» Directions:
Set down the entries below once more, precisely as they stand.

(Pixel coordinate listings)
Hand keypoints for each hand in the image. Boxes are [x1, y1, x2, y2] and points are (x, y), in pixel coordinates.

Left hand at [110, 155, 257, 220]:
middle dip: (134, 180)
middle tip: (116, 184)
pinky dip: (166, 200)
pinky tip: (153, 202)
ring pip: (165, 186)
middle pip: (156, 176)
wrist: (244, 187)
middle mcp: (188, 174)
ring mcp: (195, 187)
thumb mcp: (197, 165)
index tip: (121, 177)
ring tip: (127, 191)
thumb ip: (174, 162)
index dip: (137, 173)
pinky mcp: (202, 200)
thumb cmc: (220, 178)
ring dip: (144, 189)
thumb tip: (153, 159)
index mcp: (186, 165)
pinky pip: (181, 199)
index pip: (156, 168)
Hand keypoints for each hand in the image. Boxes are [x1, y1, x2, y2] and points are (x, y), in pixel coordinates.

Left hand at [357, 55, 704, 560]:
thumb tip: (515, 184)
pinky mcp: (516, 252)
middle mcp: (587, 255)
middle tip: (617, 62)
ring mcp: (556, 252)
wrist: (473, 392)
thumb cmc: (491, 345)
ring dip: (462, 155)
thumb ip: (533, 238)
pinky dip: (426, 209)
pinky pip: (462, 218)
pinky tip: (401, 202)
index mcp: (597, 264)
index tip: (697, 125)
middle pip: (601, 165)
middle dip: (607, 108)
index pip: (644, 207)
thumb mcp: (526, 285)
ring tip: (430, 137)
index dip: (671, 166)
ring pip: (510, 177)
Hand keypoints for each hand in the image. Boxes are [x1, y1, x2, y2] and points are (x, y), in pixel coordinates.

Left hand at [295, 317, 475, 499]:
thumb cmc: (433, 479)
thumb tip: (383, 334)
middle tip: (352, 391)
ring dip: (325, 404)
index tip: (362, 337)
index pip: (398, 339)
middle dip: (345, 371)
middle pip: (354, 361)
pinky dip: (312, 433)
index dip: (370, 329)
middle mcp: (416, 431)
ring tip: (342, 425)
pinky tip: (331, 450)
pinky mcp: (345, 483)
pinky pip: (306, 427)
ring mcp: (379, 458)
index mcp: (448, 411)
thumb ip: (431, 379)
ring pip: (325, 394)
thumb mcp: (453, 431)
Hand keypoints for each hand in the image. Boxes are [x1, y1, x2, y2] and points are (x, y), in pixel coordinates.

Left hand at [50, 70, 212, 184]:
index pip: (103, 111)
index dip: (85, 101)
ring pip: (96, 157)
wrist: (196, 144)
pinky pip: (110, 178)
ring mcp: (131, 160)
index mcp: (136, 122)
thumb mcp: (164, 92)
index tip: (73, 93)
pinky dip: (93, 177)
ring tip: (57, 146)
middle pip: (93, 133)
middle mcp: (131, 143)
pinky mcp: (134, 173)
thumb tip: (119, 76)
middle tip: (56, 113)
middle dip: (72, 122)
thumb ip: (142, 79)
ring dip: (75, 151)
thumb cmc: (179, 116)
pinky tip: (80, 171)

» Result for this exercise:
Hand keypoints for each hand in the image. Boxes are [x1, y1, x2, y2] and points are (x, y), in pixel coordinates.

Left hand at [110, 155, 257, 220]:
middle dip: (134, 180)
middle tip: (116, 184)
pinky dip: (166, 200)
pinky tip: (153, 202)
ring pip: (165, 186)
middle pip: (156, 176)
wrist: (244, 187)
middle mcp: (188, 174)
ring mcp: (195, 187)
thumb mcp: (197, 165)
index tip: (121, 177)
ring tip: (127, 191)
thumb ip: (174, 162)
index dip: (137, 173)
pinky mcp: (202, 200)
thumb cmc: (220, 178)
ring dip: (144, 189)
thumb tip: (153, 159)
index mcp: (186, 165)
pinky pip: (181, 199)
index pip: (156, 168)
Hand keypoints for each hand in the image. Boxes are [x1, y1, x2, y2] and points are (x, y), in pixel coordinates.

Left hand at [357, 55, 704, 560]:
thumb tip: (515, 184)
pinky mcp: (516, 252)
middle mcp: (587, 255)
middle tip: (617, 62)
ring mcp: (556, 252)
wrist: (473, 392)
thumb cmc: (491, 345)
ring dip: (462, 155)
thumb ip: (533, 238)
pinky dip: (426, 209)
pinky pip: (462, 218)
pinky tip: (401, 202)
index mcp: (597, 264)
index tip: (697, 125)
middle pip: (601, 165)
middle dip: (607, 108)
index pip: (644, 207)
thumb mcp: (526, 285)
ring tip: (430, 137)
index dip: (671, 166)
ring pip: (510, 177)
Hand keypoints for each hand in the image. Boxes are [x1, y1, x2, y2] and points are (x, y), in pixel coordinates.

Left hand at [295, 317, 475, 499]:
thumb cmc: (433, 479)
thumb tip: (383, 334)
middle tip: (352, 391)
ring dip: (325, 404)
index tip: (362, 337)
index pip: (398, 339)
middle dip: (345, 371)
middle pip: (354, 361)
pinky dip: (312, 433)
index dip: (370, 329)
middle mcp: (416, 431)
ring tip: (342, 425)
pinky tip: (331, 450)
pinky mcp: (345, 483)
pinky pip: (306, 427)
ring mcp: (379, 458)
index mcp: (448, 411)
thumb ip: (431, 379)
ring pip: (325, 394)
thumb mcp: (453, 431)
Hand keypoints for each hand in the image. Boxes are [x1, y1, x2, y2] and points are (x, y), in pixel coordinates.

Left hand at [50, 70, 212, 184]:
index pip: (103, 111)
index dip: (85, 101)
ring pip: (96, 157)
wrist: (196, 144)
pinky pip: (110, 178)
ring mcp: (131, 160)
index mcp: (136, 122)
thumb mcp: (164, 92)
index tip: (73, 93)
pinky dip: (93, 177)
ring tip: (57, 146)
middle pip: (93, 133)
middle mcp: (131, 143)
pinky mcp: (134, 173)
thumb tip: (119, 76)
middle tip: (56, 113)
middle dip: (72, 122)
thumb ip: (142, 79)
ring dip: (75, 151)
thumb cmc: (179, 116)
pinky tip: (80, 171)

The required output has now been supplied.